§ **Work request**
Return, with both end lines included, exactly what the data below holds from the line with "värdekedjor" through the line with "ревращается в микромассаж, усиливающий", though not the pictures.
━━━━━━━━
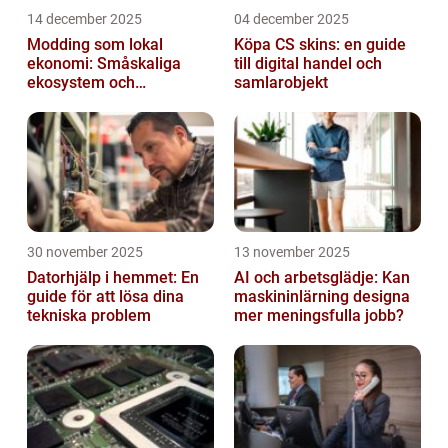
14 december 2025
04 december 2025
Modding som lokal
Köpa CS skins: en guide
ekonomi: Småskaliga
till digital handel och
ekosystem och
samlarobjekt
värdekedjor
30 november 2025
13 november 2025
Datorhjälp i hemmet: En
AI och arbetsglädje: Kan
guide för att lösa dina
maskininlärning designa
tekniska problem
mer meningsfulla jobb?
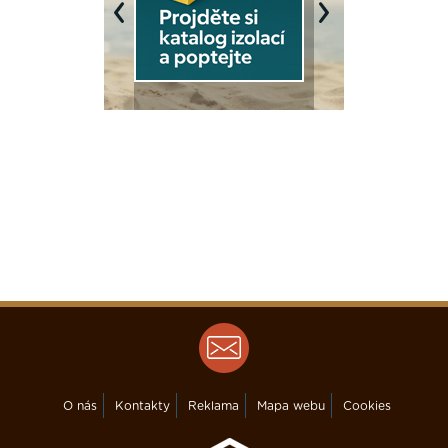
Previous
Next
O nás
Kontakty
Reklama
Mapa webu
Cookies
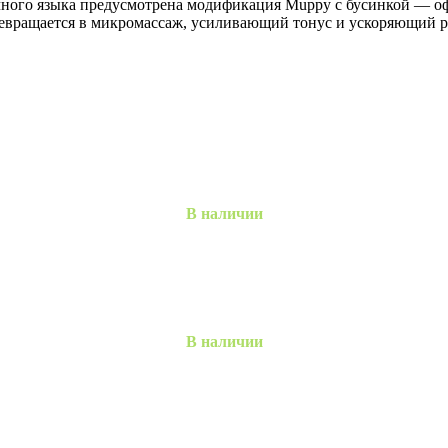
ного языка предусмотрена модификация Muppy с бусинкой — оф
ревращается в микромассаж, усиливающий тонус и ускоряющий р
В наличии
В наличии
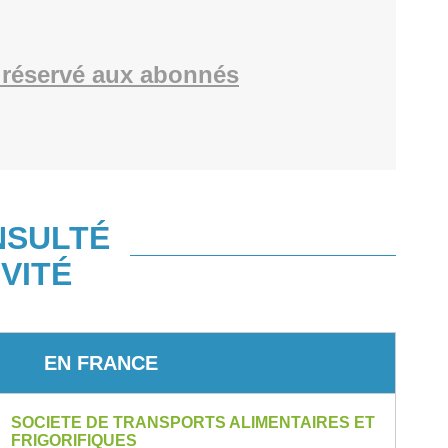
réservé aux abonnés
NSULTÉ
VITÉ
EN FRANCE
SOCIETE DE TRANSPORTS ALIMENTAIRES ET
FRIGORIFIQUES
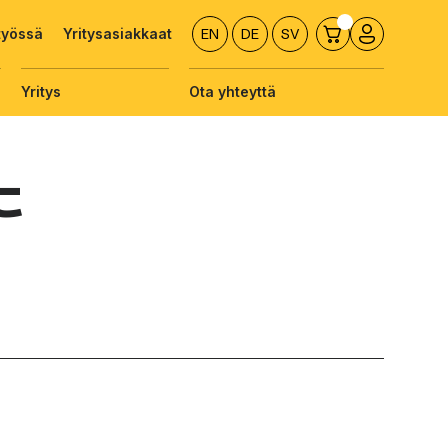
työssä
Yritysasiakkaat
EN
DE
SV
Yritys
Ota yhteyttä
t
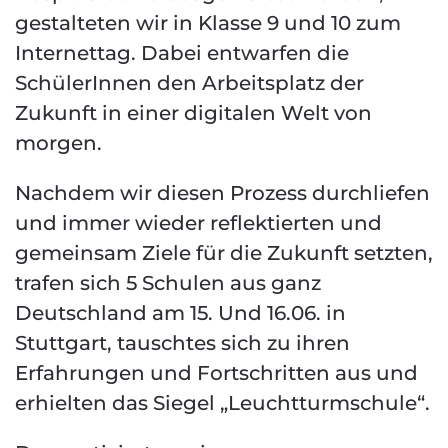
gestalteten wir in Klasse 9 und 10 zum
Internettag. Dabei entwarfen die
SchülerInnen den Arbeitsplatz der
Zukunft in einer digitalen Welt von
morgen.
Nachdem wir diesen Prozess durchliefen
und immer wieder reflektierten und
gemeinsam Ziele für die Zukunft setzten,
trafen sich 5 Schulen aus ganz
Deutschland am 15. Und 16.06. in
Stuttgart, tauschtes sich zu ihren
Erfahrungen und Fortschritten aus und
erhielten das Siegel „Leuchtturmschule“.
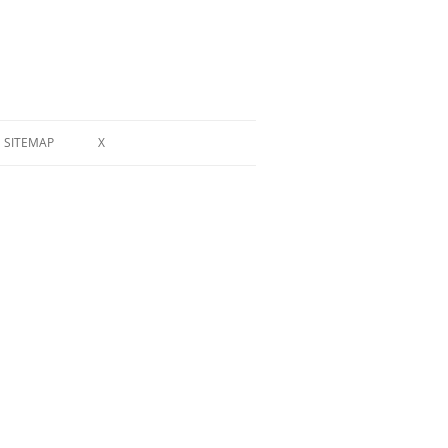
SITEMAP
X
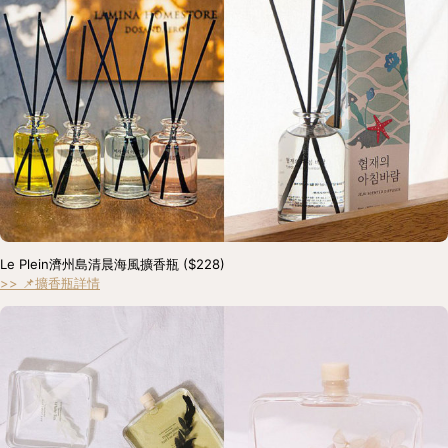
Le Plein濟州島清晨海風擴香瓶 ($228) 
>> 📌擴香瓶詳情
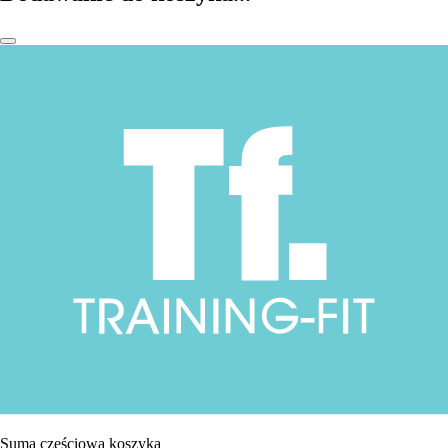
Suma częściowa koszyka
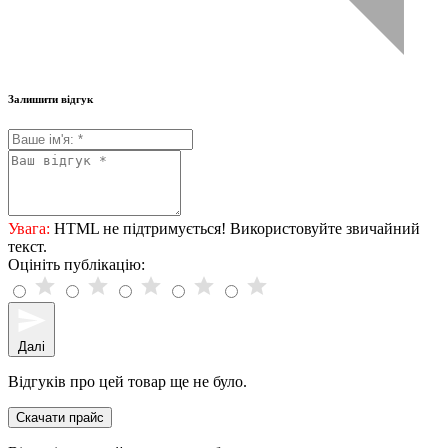
Залишити відгук
Увага:
HTML не підтримується! Використовуйте звичайний
текст.
Оцініть публікацію:
Далі
Відгуків про цей товар ще не було.
Скачати прайс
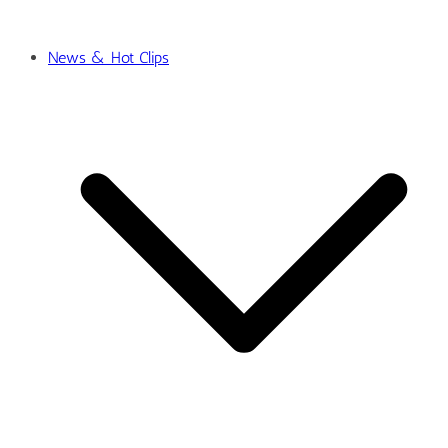
News & Hot Clips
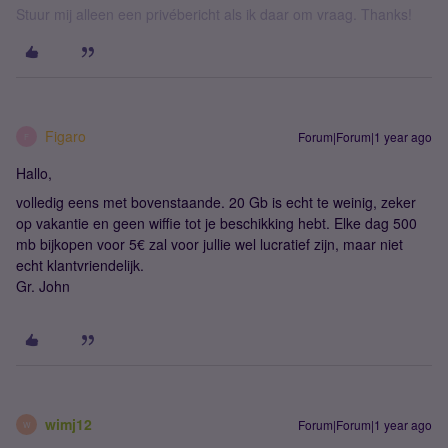
Stuur mij alleen een privébericht als ik daar om vraag. Thanks!
Figaro
Forum|Forum|1 year ago
F
Hallo,
volledig eens met bovenstaande. 20 Gb is echt te weinig, zeker
op vakantie en geen wiffie tot je beschikking hebt. Elke dag 500
mb bijkopen voor 5€ zal voor jullie wel lucratief zijn, maar niet
echt klantvriendelijk.
Gr. John
wimj12
Forum|Forum|1 year ago
W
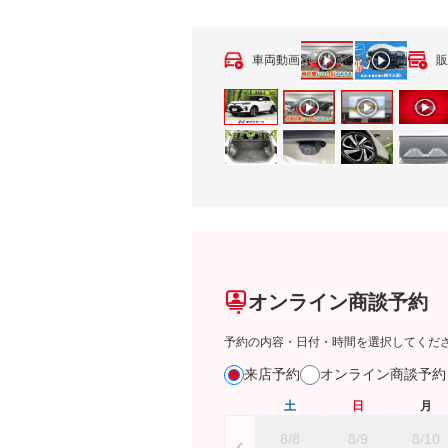
車両動画
販
オンライン商談予約
予約の内容・日付・時間を選択してくだ
来店予約
オンライン商談予
土
日
月
8/8
8/9
8/10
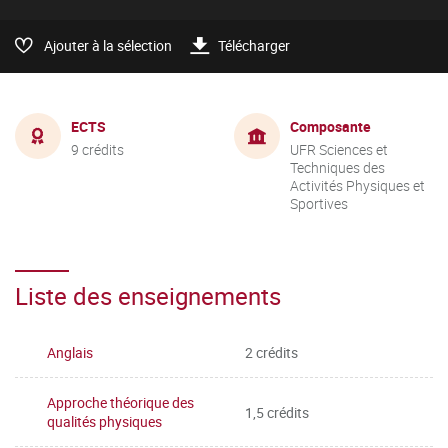
Ajouter à la sélection
Télécharger
ECTS
Composante
9 crédits
UFR Sciences et
Techniques des
Activités Physiques et
Sportives
Liste des enseignements
Anglais
2 crédits
Approche théorique des
1,5 crédits
qualités physiques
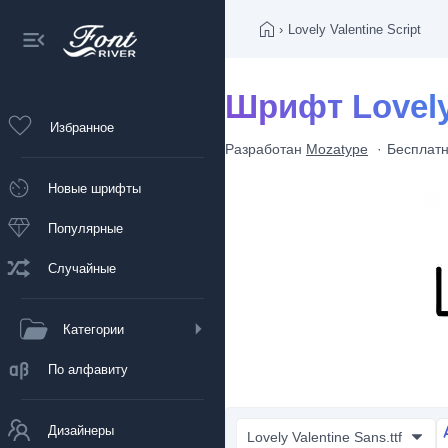
›
Lovely Valentine Script
Шрифт Lovely 
Избранное
Разработан
Mozatype
Бесплатн
Новые шрифты
Популярные
Случайные
Категории
По алфавиту
Дизайнеры
Lovely Valentine Sans.ttf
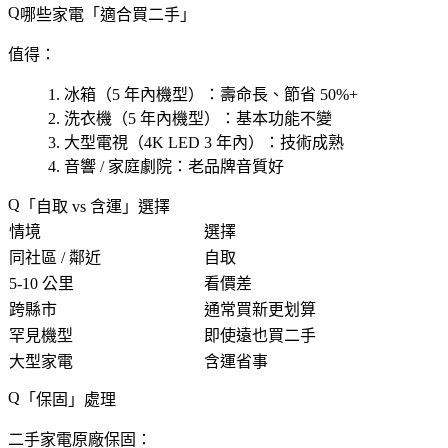
哪些家電「適合買二手」
值得：
冰箱
（5 年內機型）：壽命長、節省 50%+
洗衣機
（5 年內機型）：基本功能不變
大型電視
（4K LED 3 年內）：技術成熟
音響 / 家庭劇院
：老品牌音質好
「自取 vs 含運」選擇
情境
選擇
同社區 / 鄰近
自取
5-10 公里
看價差
跨縣市
通常買新更划算
罕見機型
即使遠也買二手
大型家電
含運省事
「保固」處理
二手家電原廠保固：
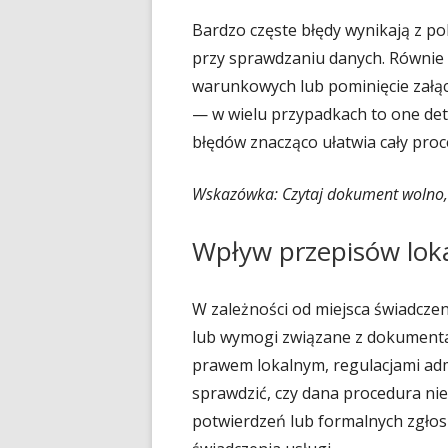
Bardzo częste błędy wynikają z p
przy sprawdzaniu danych. Równie 
warunkowych lub pominięcie załą
— w wielu przypadkach to one de
błędów znacząco ułatwia cały proc
Wskazówka: Czytaj dokument wolno,
Wpływ przepisów lok
W zależności od miejsca świadcz
lub wymogi związane z dokumentam
prawem lokalnym, regulacjami adm
sprawdzić, czy dana procedura 
potwierdzeń lub formalnych zgłos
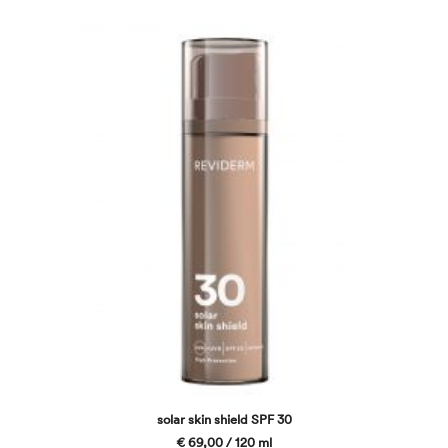
solar skin shield SPF 30
€ 69,00 / 120 ml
━━━━━━━━
§ **Exercise result**
värdekedjor
30 november 2025
13 november 2025
Datorhjälp i hemmet: En
AI och arbetsglädje: Kan
guide för att lösa dina
maskininlärning designa
tekniska problem
mer meningsfulla jobb?
Previous
Next
O nás
Kontakty
Reklama
Mapa webu
Cookies
ного языка предусмотрена модификация Muppy с бусинкой — оф
ревращается в микромассаж, усиливающий тонус и ускоряющий р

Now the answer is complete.